[ESTRATTO]
Il Sempione strizza l’occhio al Fréjus. Elio Vittorini e la poetica del dolore necessario


Nel cuore della Milano più periferica e affamata, Elio Vittorini ambienta Il Sempione strizza l’occhio al Fréjus (1947), un racconto che, pur nella sua apparente semplicità narrativa, nasconde una densità simbolica ed esistenziale straordinaria.

Raccontato in prima persona da un ragazzo, il romanzo mette in scena una famiglia alle prese con la miseria, la disoccupazione e un bisogno primario di sopravvivere. Ma non è solo la fame a dominare le pagine: è il “dolore del mondo offeso”, concetto caro a Vittorini, a risuonare come tema portante.

Un “nonno-elefante” e un ospite catalizzatore

Fulcro della narrazione è la figura del nonno, un “elefante”, dal forte appetito che incarna il peso della tradizione e l’immobilismo generazionale. Aveva lavorato come muratore contribuendo alla costruzione dei trafori del Sempione e del Frejus. La sua ingombrante presenza diventa metafora di un passato che non sa farsi da parte.

Il suo opposto è l’“ospite”, inizialmente chiamato “Muso-di-fumo”: un operaio solitario, portatore di dialogo e di consapevolezza, che sconvolge gli equilibri familiari introducendo la possibilità del cambiamento.

In questo contrasto fra chi resta e chi stimola il movimento, si gioca il nodo drammatico del racconto: la trasformazione del nonno da presenza opprimente a figura in partenza, che “strizza l’occhio” a un possibile futuro.

[VOCI ESTRATTE]
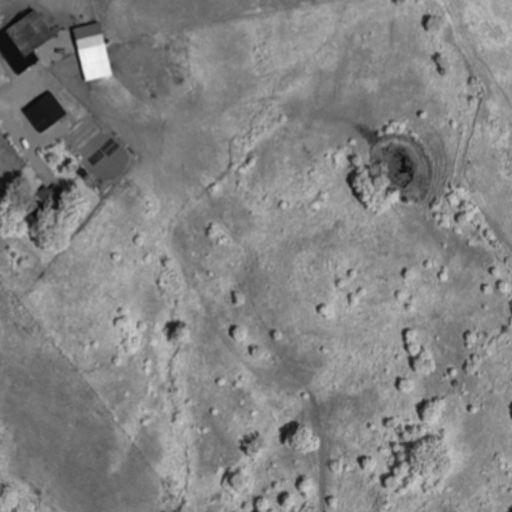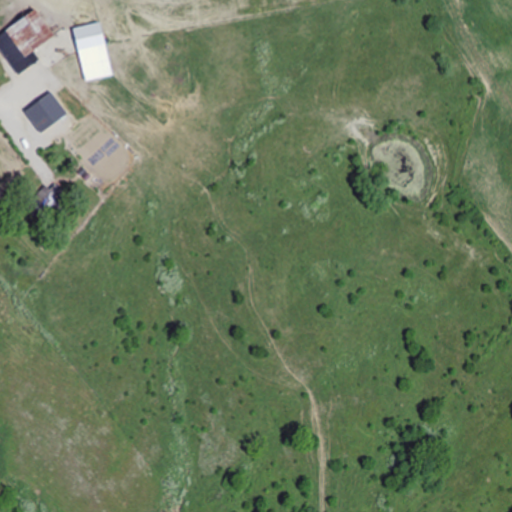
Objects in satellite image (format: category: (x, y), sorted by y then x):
building: (34, 34)
road: (29, 153)
building: (93, 178)
building: (57, 203)
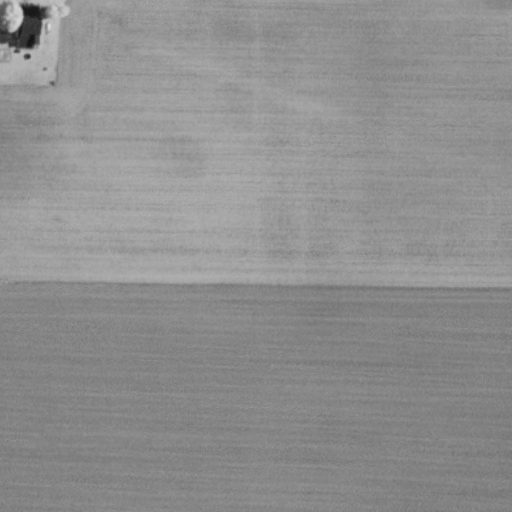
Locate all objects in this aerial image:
building: (26, 25)
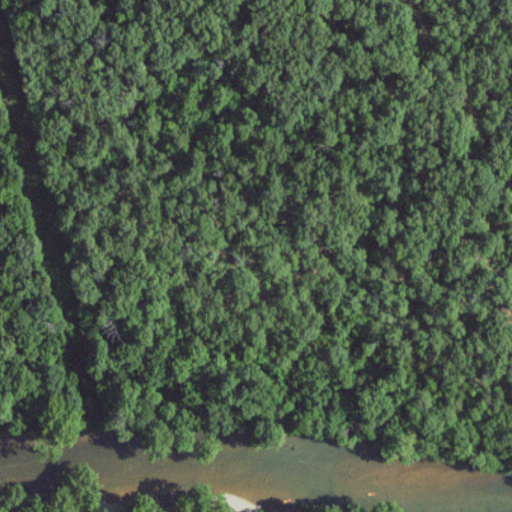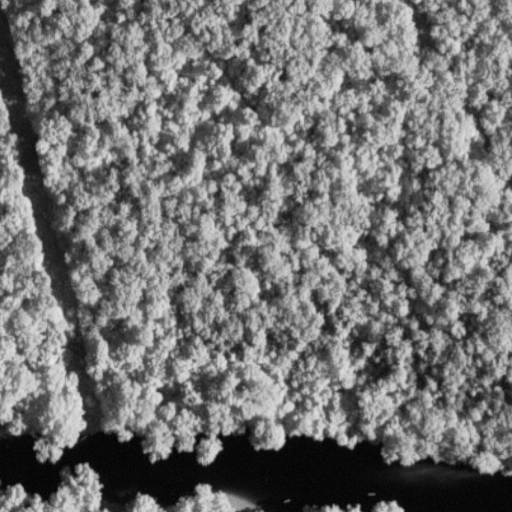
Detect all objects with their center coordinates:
river: (256, 469)
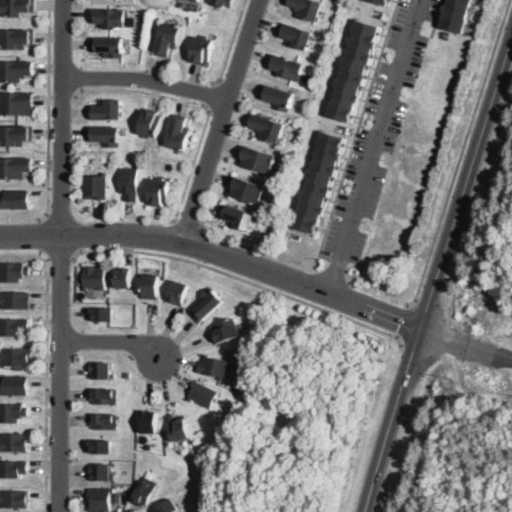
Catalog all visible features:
building: (198, 0)
building: (383, 1)
building: (384, 1)
building: (224, 2)
building: (224, 2)
building: (15, 6)
building: (14, 7)
building: (307, 8)
building: (308, 8)
building: (456, 14)
building: (455, 15)
building: (109, 16)
building: (111, 17)
road: (436, 17)
building: (297, 35)
building: (296, 36)
building: (16, 37)
building: (167, 37)
building: (14, 39)
building: (167, 39)
building: (108, 44)
road: (231, 45)
building: (109, 46)
building: (201, 49)
building: (201, 49)
building: (286, 65)
building: (287, 67)
building: (15, 69)
building: (354, 69)
building: (15, 70)
building: (354, 70)
road: (145, 80)
building: (277, 95)
building: (277, 96)
road: (213, 98)
building: (16, 102)
building: (16, 103)
road: (199, 104)
building: (106, 108)
building: (108, 110)
road: (49, 113)
building: (151, 121)
road: (220, 121)
building: (150, 123)
building: (267, 126)
building: (267, 128)
parking lot: (379, 128)
building: (178, 131)
building: (178, 132)
road: (356, 132)
building: (15, 134)
building: (105, 134)
building: (14, 135)
building: (104, 135)
road: (374, 146)
road: (460, 156)
building: (258, 157)
building: (258, 158)
building: (15, 166)
building: (15, 167)
building: (319, 180)
building: (319, 180)
building: (129, 182)
building: (129, 183)
building: (95, 185)
building: (95, 186)
building: (248, 188)
building: (247, 189)
building: (159, 190)
building: (159, 191)
building: (14, 197)
building: (15, 199)
building: (238, 217)
building: (239, 217)
road: (41, 236)
road: (171, 238)
road: (59, 254)
road: (217, 254)
road: (60, 256)
building: (13, 269)
building: (13, 272)
building: (94, 276)
building: (123, 276)
building: (93, 277)
building: (124, 278)
road: (241, 278)
road: (439, 278)
building: (151, 284)
building: (150, 286)
building: (178, 291)
building: (177, 292)
building: (14, 298)
building: (14, 300)
building: (207, 304)
building: (207, 305)
building: (102, 313)
building: (103, 313)
road: (403, 321)
building: (14, 324)
building: (13, 326)
building: (227, 329)
building: (228, 330)
road: (109, 342)
road: (467, 344)
building: (14, 356)
building: (14, 357)
road: (47, 360)
building: (215, 364)
building: (215, 366)
building: (100, 368)
building: (102, 370)
building: (128, 372)
building: (13, 384)
building: (14, 385)
building: (204, 393)
building: (104, 394)
building: (204, 394)
building: (104, 395)
building: (12, 410)
building: (12, 412)
building: (104, 419)
building: (149, 420)
building: (104, 421)
building: (149, 422)
building: (179, 426)
building: (178, 427)
building: (13, 441)
building: (13, 442)
building: (100, 445)
building: (101, 445)
building: (149, 445)
building: (13, 466)
building: (13, 469)
building: (101, 470)
building: (101, 471)
building: (144, 490)
building: (144, 491)
building: (116, 495)
building: (13, 497)
building: (99, 497)
building: (99, 498)
building: (14, 499)
building: (167, 506)
building: (167, 506)
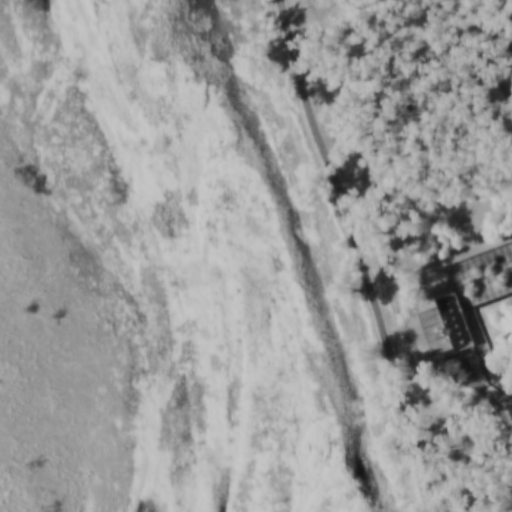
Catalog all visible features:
road: (503, 72)
park: (421, 212)
road: (359, 255)
park: (256, 256)
building: (448, 327)
building: (448, 327)
road: (486, 393)
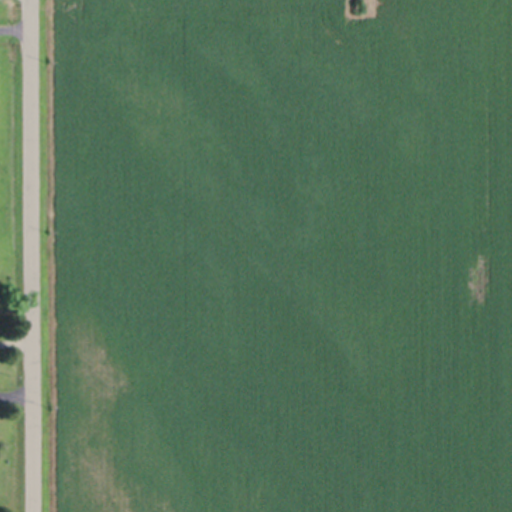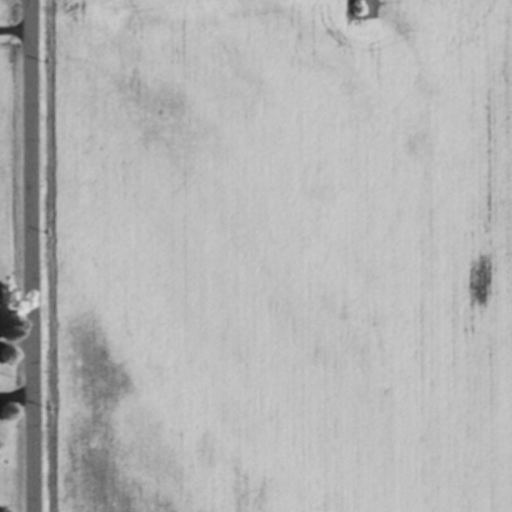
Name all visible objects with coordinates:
road: (14, 29)
road: (30, 255)
crop: (274, 255)
road: (15, 390)
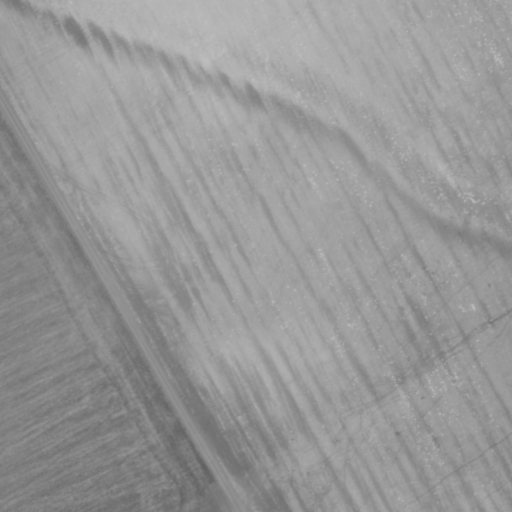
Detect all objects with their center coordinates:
road: (123, 300)
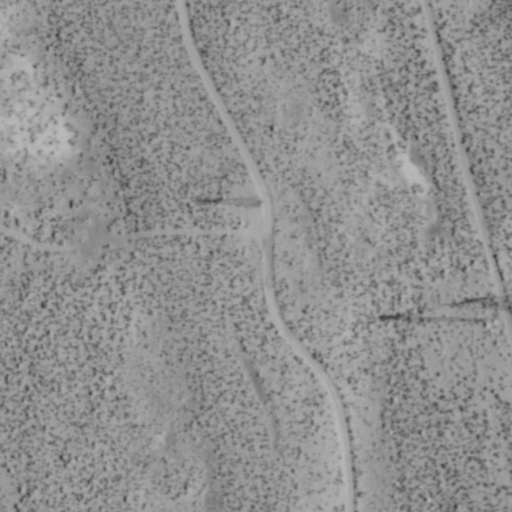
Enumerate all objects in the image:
road: (468, 169)
power tower: (252, 206)
road: (267, 258)
power tower: (472, 324)
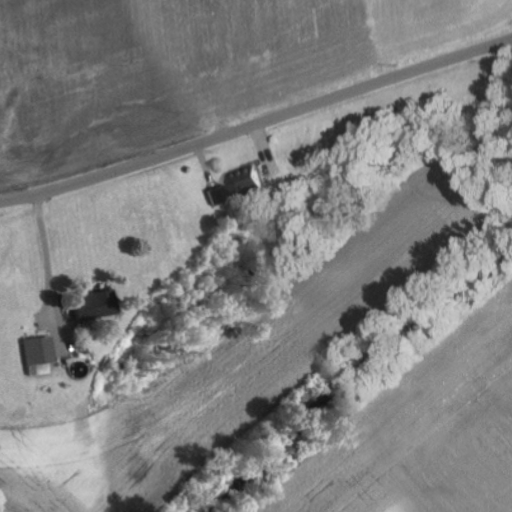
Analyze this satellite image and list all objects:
road: (509, 38)
road: (257, 127)
building: (237, 190)
building: (92, 301)
building: (37, 356)
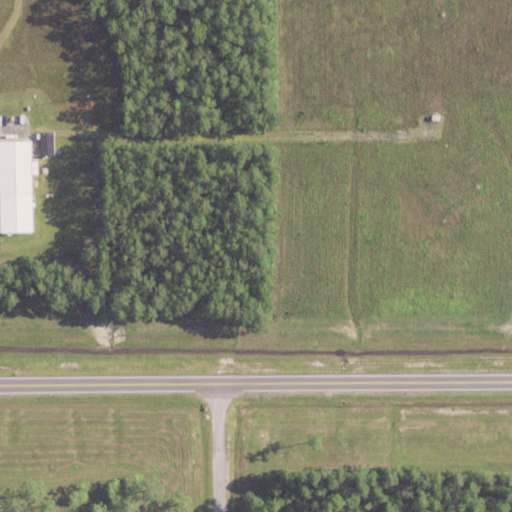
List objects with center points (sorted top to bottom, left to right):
building: (43, 143)
building: (13, 186)
building: (16, 189)
road: (256, 382)
road: (215, 447)
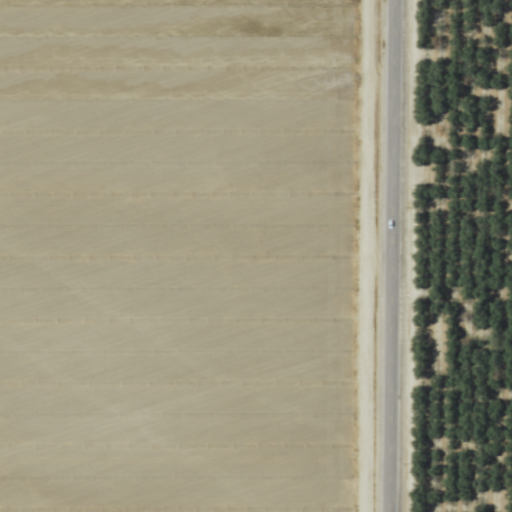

[OBIETTIVI]
- a) Ricopia senza modifiche la parte dell'estratto su Vittorini che si apre con le parole contenenti "Nel cuore della" e si chiude con "come tema portante.".
- b) Secondo l'estratto su Vittorini, alla costruzione di quali trafori aveva contribuito il nonno come muratore?
Basati esclusivamente sul testo dell'estratto.

[RISPOSTE CORRETTE]
- a)
Nel cuore della Milano più periferica e affamata, Elio Vittorini ambienta Il Sempione strizza l’occhio al Fréjus (1947), un racconto che, pur nella sua apparente semplicità narrativa, nasconde una densità simbolica ed esistenziale straordinaria.

Raccontato in prima persona da un ragazzo, il romanzo mette in scena una famiglia alle prese con la miseria, la disoccupazione e un bisogno primario di sopravvivere. Ma non è solo la fame a dominare le pagine: è il “dolore del mondo offeso”, concetto caro a Vittorini, a risuonare come tema portante.

- b) Ai trafori del Sempione e del Frejus.